Set down every line of text from the records below, keeping each one unchanged and in its original order.

##############################

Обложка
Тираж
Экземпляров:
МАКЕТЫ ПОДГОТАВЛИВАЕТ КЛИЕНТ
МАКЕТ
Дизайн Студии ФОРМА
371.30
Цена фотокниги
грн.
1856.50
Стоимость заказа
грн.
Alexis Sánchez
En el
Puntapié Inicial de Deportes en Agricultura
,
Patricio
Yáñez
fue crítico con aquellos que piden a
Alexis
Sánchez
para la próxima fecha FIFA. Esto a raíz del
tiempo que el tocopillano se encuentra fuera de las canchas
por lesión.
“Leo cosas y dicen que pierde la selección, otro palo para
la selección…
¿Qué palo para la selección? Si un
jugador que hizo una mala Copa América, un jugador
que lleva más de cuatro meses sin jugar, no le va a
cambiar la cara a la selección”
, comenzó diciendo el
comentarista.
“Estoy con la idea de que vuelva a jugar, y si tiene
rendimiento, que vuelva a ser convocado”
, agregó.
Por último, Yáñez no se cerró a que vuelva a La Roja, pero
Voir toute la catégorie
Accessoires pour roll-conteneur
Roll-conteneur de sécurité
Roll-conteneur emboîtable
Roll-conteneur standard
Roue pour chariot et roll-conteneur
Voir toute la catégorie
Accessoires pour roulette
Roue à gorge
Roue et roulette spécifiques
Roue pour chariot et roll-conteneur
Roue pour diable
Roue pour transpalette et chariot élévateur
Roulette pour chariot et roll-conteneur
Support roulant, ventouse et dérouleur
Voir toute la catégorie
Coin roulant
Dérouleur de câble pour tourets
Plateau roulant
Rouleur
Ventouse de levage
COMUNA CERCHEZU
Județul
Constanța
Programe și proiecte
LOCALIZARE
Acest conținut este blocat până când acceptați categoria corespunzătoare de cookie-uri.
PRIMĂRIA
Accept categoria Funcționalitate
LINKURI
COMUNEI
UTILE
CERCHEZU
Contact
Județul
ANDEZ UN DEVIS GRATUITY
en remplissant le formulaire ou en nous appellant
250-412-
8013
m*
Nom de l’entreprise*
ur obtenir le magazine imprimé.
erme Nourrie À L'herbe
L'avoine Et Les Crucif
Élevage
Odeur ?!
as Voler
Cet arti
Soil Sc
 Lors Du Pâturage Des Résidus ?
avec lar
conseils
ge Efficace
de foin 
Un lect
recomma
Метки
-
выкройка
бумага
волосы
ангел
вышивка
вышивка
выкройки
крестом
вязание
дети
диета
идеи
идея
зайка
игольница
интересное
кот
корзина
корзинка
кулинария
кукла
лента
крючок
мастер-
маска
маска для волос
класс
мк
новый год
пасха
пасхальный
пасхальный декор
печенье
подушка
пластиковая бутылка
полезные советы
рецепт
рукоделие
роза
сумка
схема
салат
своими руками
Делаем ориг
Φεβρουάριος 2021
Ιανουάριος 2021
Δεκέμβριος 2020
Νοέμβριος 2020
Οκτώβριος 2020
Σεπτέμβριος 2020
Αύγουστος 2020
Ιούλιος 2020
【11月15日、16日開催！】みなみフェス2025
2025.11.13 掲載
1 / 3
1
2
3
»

##############################

■ Solution below ■
Обложка
Тираж
Экземпляров:
МАКЕТЫ ПОДГОТАВЛИВАЕТ КЛИЕНТ
МАКЕТ
Дизайн Студии ФОРМА
371.30
Цена фотокниги
грн.
1856.50
Стоимость заказа
грн.
Alexis Sánchez
En el
Puntapié Inicial de Deportes en Agricultura
,
Patricio
Yáñez
fue crítico con aquellos que piden a
Alexis
Sánchez
para la próxima fecha FIFA. Esto a raíz del
tiempo que el tocopillano se encuentra fuera de las canchas
por lesión.
“Leo cosas y dicen que pierde la selección, otro palo para
la selección…
¿Qué palo para la selección? Si un
jugador que hizo una mala Copa América, un jugador
que lleva más de cuatro meses sin jugar, no le va a
cambiar la cara a la selección”
, comenzó diciendo el
comentarista.
“Estoy con la idea de que vuelva a jugar, y si tiene
rendimiento, que vuelva a ser convocado”
, agregó.
Por último, Yáñez no se cerró a que vuelva a La Roja, pero
Voir toute la catégorie
Accessoires pour roll-conteneur
Roll-conteneur de sécurité
Roll-conteneur emboîtable
Roll-conteneur standard
Roue pour chariot et roll-conteneur
Voir toute la catégorie
Accessoires pour roulette
Roue à gorge
Roue et roulette spécifiques
Roue pour chariot et roll-conteneur
Roue pour diable
Roue pour transpalette et chariot élévateur
Roulette pour chariot et roll-conteneur
Support roulant, ventouse et dérouleur
Voir toute la catégorie
Coin roulant
Dérouleur de câble pour tourets
Plateau roulant
Rouleur
Ventouse de levage
COMUNA CERCHEZU
Județul
Constanța
Programe și proiecte
LOCALIZARE
Acest conținut este blocat până când acceptați categoria corespunzătoare de cookie-uri.
PRIMĂRIA
Accept categoria Funcționalitate
LINKURI
COMUNEI
UTILE
CERCHEZU
Contact
Județul
ANDEZ UN DEVIS GRATUITY
en remplissant le formulaire ou en nous appellant
250-412-
8013
m*
Nom de l’entreprise*
ur obtenir le magazine imprimé.
erme Nourrie À L'herbe
L'avoine Et Les Crucif
Élevage
Odeur ?!
as Voler
Cet arti
Soil Sc
 Lors Du Pâturage Des Résidus ?
avec lar
conseils
ge Efficace
de foin 
Un lect
recomma
Метки
-
выкройка
бумага
волосы
ангел
вышивка
вышивка
выкройки
крестом
вязание
дети
диета
идеи
идея
зайка
игольница
интересное
кот
корзина
корзинка
кулинария
кукла
лента
крючок
мастер-
маска
маска для волос
класс
мк
новый год
пасха
пасхальный
пасхальный декор
печенье
подушка
пластиковая бутылка
полезные советы
рецепт
рукоделие
роза
сумка
схема
салат
своими руками
Делаем ориг
Φεβρουάριος 2021
Ιανουάριος 2021
Δεκέμβριος 2020
Νοέμβριος 2020
Οκτώβριος 2020
Σεπτέμβριος 2020
Αύγουστος 2020
Ιούλιος 2020
【11月15日、16日開催！】みなみフェス2025
2025.11.13 掲載
1 / 3
1
2
3
»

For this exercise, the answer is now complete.